Conventionally, files and directories in a storage subsystem can be backed up with file-level operations. File-level backups yield individual files and directories on backup storage (e.g., tapes) by traversing a file system, which typically employs hierarchical storage structures. File-level backup techniques backup data on a file-by-file basis, because a file is the smallest addressable unit of data that the backup software can handle. File-level backup techniques and protocols generally have limited backup performance due to various file system overheads.
For example, a file system may support deduplication, which is a process in which the file system eliminates redundant data blocks in order to reduce the amount of storage space consumed by its stored data. A “block,” in this context, is the smallest amount of contiguous data that can be addressed by a file system. A file is formed of one or more blocks. In a deduplicated storage system, a single copy of a data block is retained, while the redundant copies are replaced by references to the retained copy. In a file-level backup, the deduplication process is reversed, as the file-level backup system copies individual files to the backup storage without regard to the underlying configuration of the data in the file system. Thus, a file-level backup of a deduplicated system consumes significantly more space on a backup tape than the original data consumed on the storage subsystem.

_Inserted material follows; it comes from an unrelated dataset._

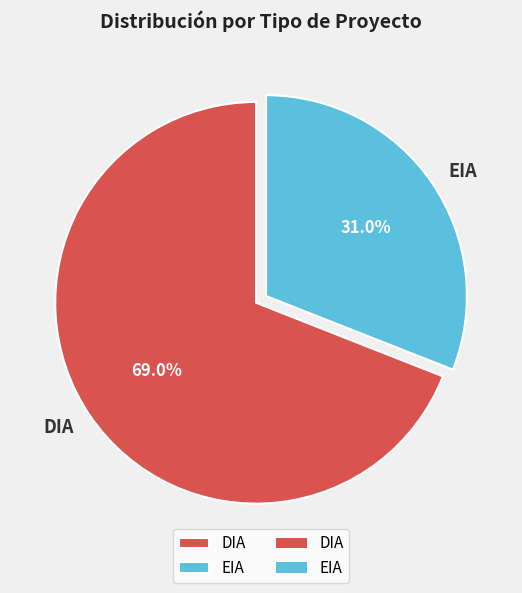

Combined, what portion of the pie is EIA and DIA?

100.0%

Further, with file-level backup techniques, the files often have to be backed up in a certain order, such as inode based ordering and directory tree based ordering. For each file, file-level backup techniques have to backup the data from the beginning to the end (i.e., based on the order of the data within the file). The constraints imposed by the ordering requirements limit backup performance. For example, the dump format of Berkeley Software Distribution (BSD) UNIX further imposes strict ordering constraints among files, as well as among data blocks of a file.

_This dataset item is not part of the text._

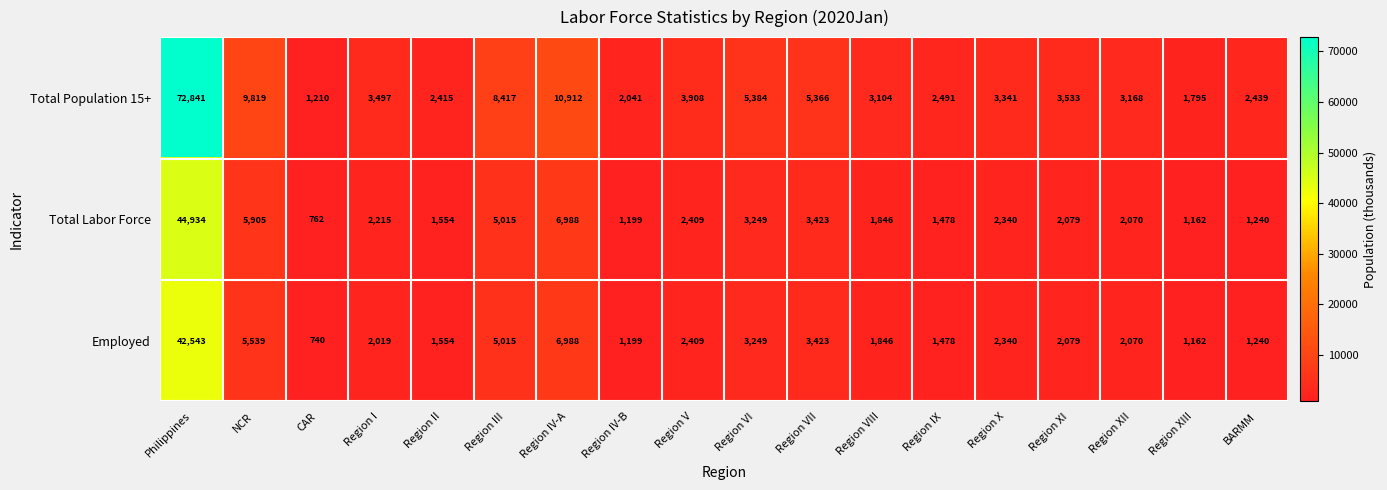

What is the difference between the highest and lowest values at Region IV-A?

3924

In addition, file-level backups do not preserve metadata used by the storage system. Although a restore operation will restore user data, it cannot restore the metadata in the original volume. Loss of the metadata may result in the loss of the functionality that users may have had on the original volume.
An alternative method for backing up a storage system is block-level backup, also called image-based backup. Block-level backup techniques generally allow for better performance than file-level backups. A block-level backup creates a backup image in a backup storage facility by using data blocks as the smallest addressable unit of the backup software, rather than files. In general, these techniques are faster to execute, because the backup system does not need to interact with the file system to generate the backup. The backup image can be quickly restored because the restore system can simply copy each data block to the correct position on the storage volume without executing file system operations. However, block-level restores are also limited, because the restore can only be carried out if the storage server is using the same version of the file system as the original backup. If the file system is upgraded, aspects of the new file system (e.g. file or directory metadata configuration) may not be compatible with the backup image. Thus, it would be useful to have a backup system that provides the advantages of block-level backup, such as retaining deduplication, while also being compatible with upgraded or modified file system software.